As only permanent residents and Canadian citizens are eligible to apply for the CESB, international students, who pay far higher tuition than their domestic counterparts, are ineligible. Béland attributed the decision to only cater to domestic students to Canada’s federal system of government.

“Tuition money goes to universities, which are provincial in nature, and CESB is paid by federal taxpayers,” Béland said. “So the two are not related directly in the sense that tuition money from international students doesn’t end up in Ottawa.”

Heela Achakzai, U3 Arts, is from Pakistan. She saw many of her fellow international students rushing to return home, especially as borders began to close.

“In March, there was only one week when people could decide whether to fly back home or not, maybe even a couple days,” Achakzai said. “If somebody was unable to fly, that means you’re just stuck here […] with your lease and stuck with paying so much money. So many of my friends were [initially] very glad this rolled out, then we found out we couldn’t apply. That [$1,250/month] would cover my rent.

On the other hand, Catherine Shi, U2 Arts, said that she felt the CESB provided her enough financial support to meet her needs, but acknowledged that the requirement stating applicants must be seeking work was not fair to everyone. 

“I think [the CESB] is a good idea because [for the] over 50 internships I [applied to], out of all of them, I got one interview,” Shi said. “[But] you shouldn’t have to risk your life, especially for someone who is immunocompromised, it’s not fair to argue that they should be seeking employment.”
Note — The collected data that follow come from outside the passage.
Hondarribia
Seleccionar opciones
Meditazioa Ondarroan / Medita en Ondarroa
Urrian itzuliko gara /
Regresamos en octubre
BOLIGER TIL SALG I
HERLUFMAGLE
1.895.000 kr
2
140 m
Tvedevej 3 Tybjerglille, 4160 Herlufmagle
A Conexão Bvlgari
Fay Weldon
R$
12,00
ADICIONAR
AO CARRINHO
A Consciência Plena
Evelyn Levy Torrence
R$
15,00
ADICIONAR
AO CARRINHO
Students must be unemployed because of COVID-19 or actively seeking a job this summer to be eligible for benefits. However, students with jobs can earn up to $1,000 before taxes from their work per eligibility period and concurrently be eligible for the CESB. While students do not have to issue proof while applying, Canada Revenue Agency (CRA) officials have stated that they will check income statements during tax season next year to validate applicants actively sought or were employed. 
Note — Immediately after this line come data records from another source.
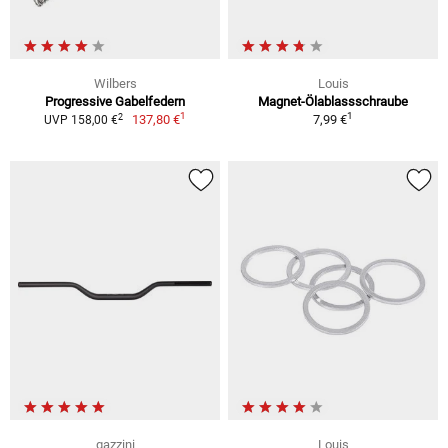
Wilbers
Louis
Progressive Gabelfedern
Magnet-Ölablassschraube
1
1
2
137,80 €
7,99 €
UVP 158,00 €
gazzini
Louis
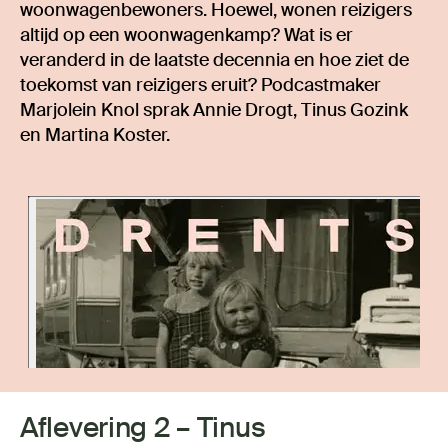
woonwagenbewoners. Hoewel, wonen reizigers
altijd op een woonwagenkamp? Wat is er
veranderd in de laatste decennia en hoe ziet de
toekomst van reizigers eruit? Podcastmaker
Marjolein Knol sprak Annie Drogt, Tinus Gozink
en Martina Koster.
Aflevering 2 – Tinus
Cara Piperni, Director of Scholarships and Student Aid at McGill, empathized with the difficulties that numerous students have been facing due to COVID-19, and explained that her office had made efforts to compensate for some of the financial burden. According to Piperni, 97 per cent of the university’s financial aid had already been delegated out by May.

We immediately had a COVID-related student emergency bursary fund available thanks to the Provost [and Vice Principal (Academic)] contributing a significant amount of money and a fundraiser where generous donors and alumni also contributed,” Piperni said. “So we had more than [one] million dollars in bursaries to offer students around these immediate and urgent concerns in addition to our normal bursary and loan programs and the normal government student financial assistance programs that exist.